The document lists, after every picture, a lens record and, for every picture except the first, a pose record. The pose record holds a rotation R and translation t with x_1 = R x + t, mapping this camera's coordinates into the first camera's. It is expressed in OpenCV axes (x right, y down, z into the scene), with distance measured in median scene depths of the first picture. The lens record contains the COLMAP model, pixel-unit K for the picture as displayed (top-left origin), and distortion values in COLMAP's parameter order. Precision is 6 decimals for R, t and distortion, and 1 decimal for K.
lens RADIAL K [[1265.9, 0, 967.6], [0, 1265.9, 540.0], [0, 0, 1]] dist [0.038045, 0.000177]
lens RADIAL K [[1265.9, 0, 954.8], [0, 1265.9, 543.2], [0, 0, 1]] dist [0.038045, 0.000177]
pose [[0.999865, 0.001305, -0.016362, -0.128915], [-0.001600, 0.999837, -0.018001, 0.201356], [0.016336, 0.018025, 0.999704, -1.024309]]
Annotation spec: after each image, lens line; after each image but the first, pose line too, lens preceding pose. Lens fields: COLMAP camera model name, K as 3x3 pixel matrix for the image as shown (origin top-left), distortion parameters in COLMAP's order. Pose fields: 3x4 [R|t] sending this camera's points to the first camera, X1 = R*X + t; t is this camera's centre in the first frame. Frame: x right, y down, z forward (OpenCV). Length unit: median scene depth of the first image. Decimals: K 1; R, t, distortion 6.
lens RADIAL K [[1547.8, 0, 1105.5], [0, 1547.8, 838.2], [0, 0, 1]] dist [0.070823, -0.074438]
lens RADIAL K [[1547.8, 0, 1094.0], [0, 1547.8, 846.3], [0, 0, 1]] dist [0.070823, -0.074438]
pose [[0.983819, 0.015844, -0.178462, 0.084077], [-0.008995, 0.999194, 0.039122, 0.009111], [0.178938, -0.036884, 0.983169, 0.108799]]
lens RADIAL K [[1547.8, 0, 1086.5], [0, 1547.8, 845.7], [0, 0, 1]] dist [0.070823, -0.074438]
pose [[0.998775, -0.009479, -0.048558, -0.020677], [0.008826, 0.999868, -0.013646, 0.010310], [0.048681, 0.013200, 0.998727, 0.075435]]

+--

**Brief**
The data above should be output exactly, with each line intact.

**Result for this exercise**
The document lists, after every picture, a lens record and, for every picture except the first, a pose record. The pose record holds a rotation R and translation t with x_1 = R x + t, mapping this camera's coordinates into the first camera's. It is expressed in OpenCV axes (x right, y down, z into the scene), with distance measured in median scene depths of the first picture. The lens record contains the COLMAP model, pixel-unit K for the picture as displayed (top-left origin), and distortion values in COLMAP's parameter order. Precision is 6 decimals for R, t and distortion, and 1 decimal for K.
lens RADIAL K [[1265.9, 0, 967.6], [0, 1265.9, 540.0], [0, 0, 1]] dist [0.038045, 0.000177]
lens RADIAL K [[1265.9, 0, 954.8], [0, 1265.9, 543.2], [0, 0, 1]] dist [0.038045, 0.000177]
pose [[0.999865, 0.001305, -0.016362, -0.128915], [-0.001600, 0.999837, -0.018001, 0.201356], [0.016336, 0.018025, 0.999704, -1.024309]]
Annotation spec: after each image, lens line; after each image but the first, pose line too, lens preceding pose. Lens fields: COLMAP camera model name, K as 3x3 pixel matrix for the image as shown (origin top-left), distortion parameters in COLMAP's order. Pose fields: 3x4 [R|t] sending this camera's points to the first camera, X1 = R*X + t; t is this camera's centre in the first frame. Frame: x right, y down, z forward (OpenCV). Length unit: median scene depth of the first image. Decimals: K 1; R, t, distortion 6.
lens RADIAL K [[1547.8, 0, 1105.5], [0, 1547.8, 838.2], [0, 0, 1]] dist [0.070823, -0.074438]
lens RADIAL K [[1547.8, 0, 1094.0], [0, 1547.8, 846.3], [0, 0, 1]] dist [0.070823, -0.074438]
pose [[0.983819, 0.015844, -0.178462, 0.084077], [-0.008995, 0.999194, 0.039122, 0.009111], [0.178938, -0.036884, 0.983169, 0.108799]]
lens RADIAL K [[1547.8, 0, 1086.5], [0, 1547.8, 845.7], [0, 0, 1]] dist [0.070823, -0.074438]
pose [[0.998775, -0.009479, -0.048558, -0.020677], [0.008826, 0.999868, -0.013646, 0.010310], [0.048681, 0.013200, 0.998727, 0.075435]]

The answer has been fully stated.